Georgia had initiated the General Assembly’s resolution in the framework of debate on "Protracted conflicts in the GUAM area and their influence on international peace, security and development," an agenda item that Azerbaijan and Georgia have actively promoted at the U.N. in the last three years. The September 9 resolution is the first to address this issue since Russia’s August 2008 invasion, which resulted in another round of forced displacement, after that triggered by Russia’s 1993 military intervention in Georgia.
The resolution’s phrases "Abkhazia, Georgia and South Ossetia, Georgia," "Georgia including Abkhazia and South Ossetia," and "throughout Georgia," repeatedly underscore the international recognition of Georgia’s territorial integrity as legally continuous (notwithstanding its unilateral de-recognition by Russia in 2008).
The resolution registers "concern [over] forced demographic changes resulting from the conflicts in Georgia," as well as the "further forced displacement of civilians" in August 2008. It "recognizes the right of return of all internally displaced persons and refugees and their descendants, regardless of ethnicity, to their homes throughout Georgia, including in Abkhazia and South Ossetia." It "stresses the need to respect the property rights of all internally displaced persons and refugees" and to "refrain from obtaining property in violation of those rights" (this is an ongoing concern in Abkhazia in particular, whereas Georgian villages in South Ossetia have in many cases been simply destroyed). It "reaffirms the unacceptability of forced demographic changes." And it "underlines the urgent need for unimpeded access for humanitarian activities…in all conflict-affected areas throughout Georgia."
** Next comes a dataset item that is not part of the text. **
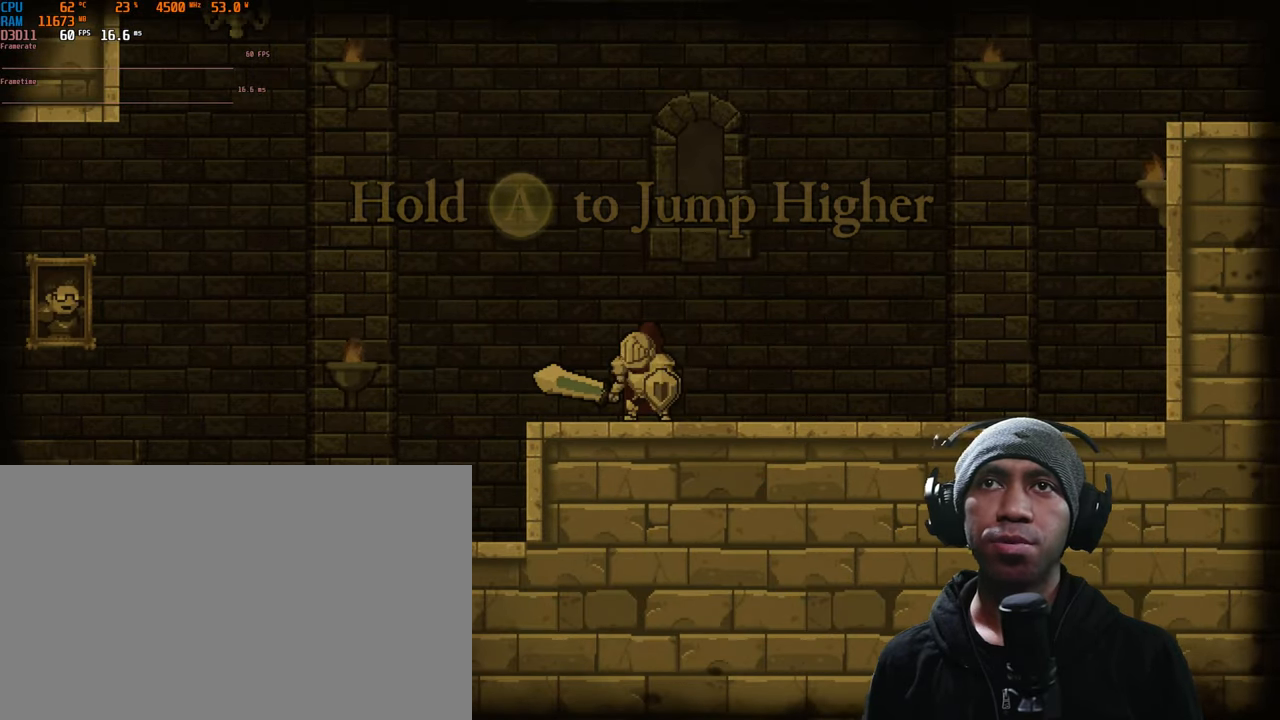
{"dt_ms": 500, "buttons": [], "left_stick": "center", "right_stick": "center", "events": [[50, "left_stick", "right"], [417, "left_stick", "center"]]}
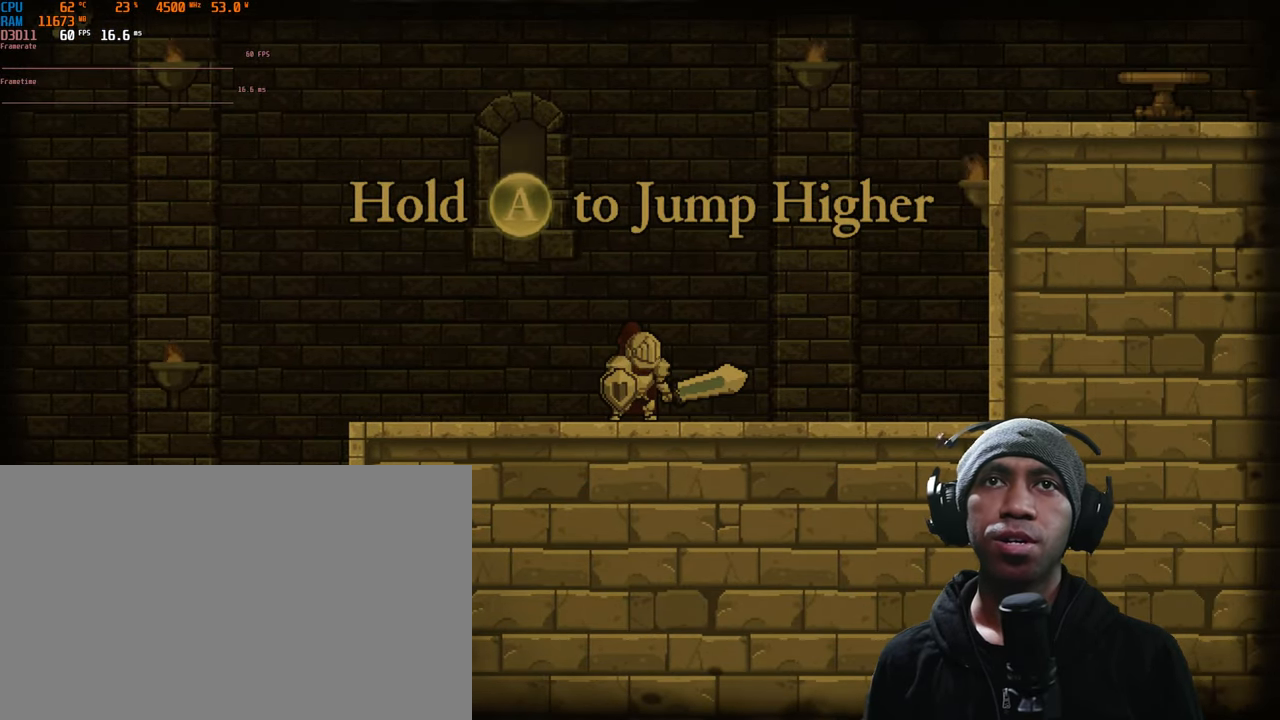
{"dt_ms": 500, "buttons": [], "left_stick": "right", "right_stick": "center", "events": [[267, "left_stick", "right"]]}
On a practical level the resolution "underlines the need for the development of a timetable to ensure a voluntary, safe, dignified and unhindered return of all internally displaced persons and refugees affected by the conflicts in Georgia to their homes;" and requests the U.N. Secretary-General to submit to the General Assembly’s next session a comprehensive report on this resolution’s implementation (Text in UNGA document A/63/L.79).
The Assembly adopted this resolution by a recorded vote of 48 -mostly Western countries- in favor, 19 against, and 78 abstentions. Presenting the case for approval, Georgia’s Ambassador Alexander Lomaia underscored how little progress had been made in helping Georgia’s displaced persons return to their homes over the past 15 years. Moreover, last year’s armed conflict and the new wave of displacement gave ample cause for the General Assembly to take a principled stand on this international legal and humanitarian issue.
The voting breakdown reflected some stable and some shifting international alignments. The United States, all European Union countries but one, and all NATO countries but one, and all GUAM countries but one, voted in favor. The exceptions are NATO member Turkey, E.U. member Cyprus, and GUAM member Moldova, all of which abstained. Turkey’s AKP government apparently bowed to its current "strategic partnership" with Russia, in preference to Turkey’s traditional strategic partnership with Georgia. The caretaker Moldovan government toed outgoing President Vladimir Voronin’s rapprochement with Moscow. And Cyprus -itself interested in upholding the principles of territorial integrity and reversal of ethnic cleansing- may have allowed its own non-transparent financial ties with Moscow to influence its foreign policy. For their part, the U.S.-protected governments of Afghanistan and of Iraq ducked the vote by registering as absent (UNGA, 63rd session, Status of Internally Displaced Persons resolution, plenary meeting 104, record of debate September 9).
Russia tried hard to resist the resolution’s adoption, but only managed to delay it by several weeks. In a last-ditch attempt Russia raised a procedural issue in proposing that the General Assembly’s debate be discontinued and no vote be taken; but this no-action motion lost when sixty-four countries voted against it -a setback of unusual proportions for Russia in this forum. Moscow then brought up 17 amendments to the draft resolution, but did not manage to affect its content. Russia’s permanent representative to the U.N., Vitaly Churkin, and the ministry of foreign affairs in Moscow took the position that the resolution was "politicized" (Moscow’s standard rejection formula when legal issues inconvenient to itself are actually involved). The Russian side also warned that the resolution’s adoption would jeopardize the ongoing Geneva talks on stability and security and undermine "confidence-building" -an implausible warning since the talks and "confidence" measures are deadlocked in any case by Russia itself (Interfax, RIA Novosti, September 10).
Moscow will undoubtedly continue stalling for as long as it can the return of the internally displaced refugees it has itself created through its 1993 and 2008 military operations. The September 9 resolution, inevitably, stops short of naming Russia as the responsible party and also stops short of using the term ethnic cleansing. Nevertheless, this resolution marks at least a conceptual breakthrough toward acknowledging the legal grounds for rectifying this situation.
The document defeats Moscow’s political and legal goal to have the "new realities" occupation/annexation and ethnic cleansing of Abkhazia and South Ossetia -acknowledged even de facto at an international level. On the contrary, the resolution upholds Georgia’s legal title to its territorial integrity as well as the right of refugees to return home and their right to their property. The resolution lays the basis for a legal and political commitment to these principles and it introduces a reporting mechanism that can lead to practical actions to that effect.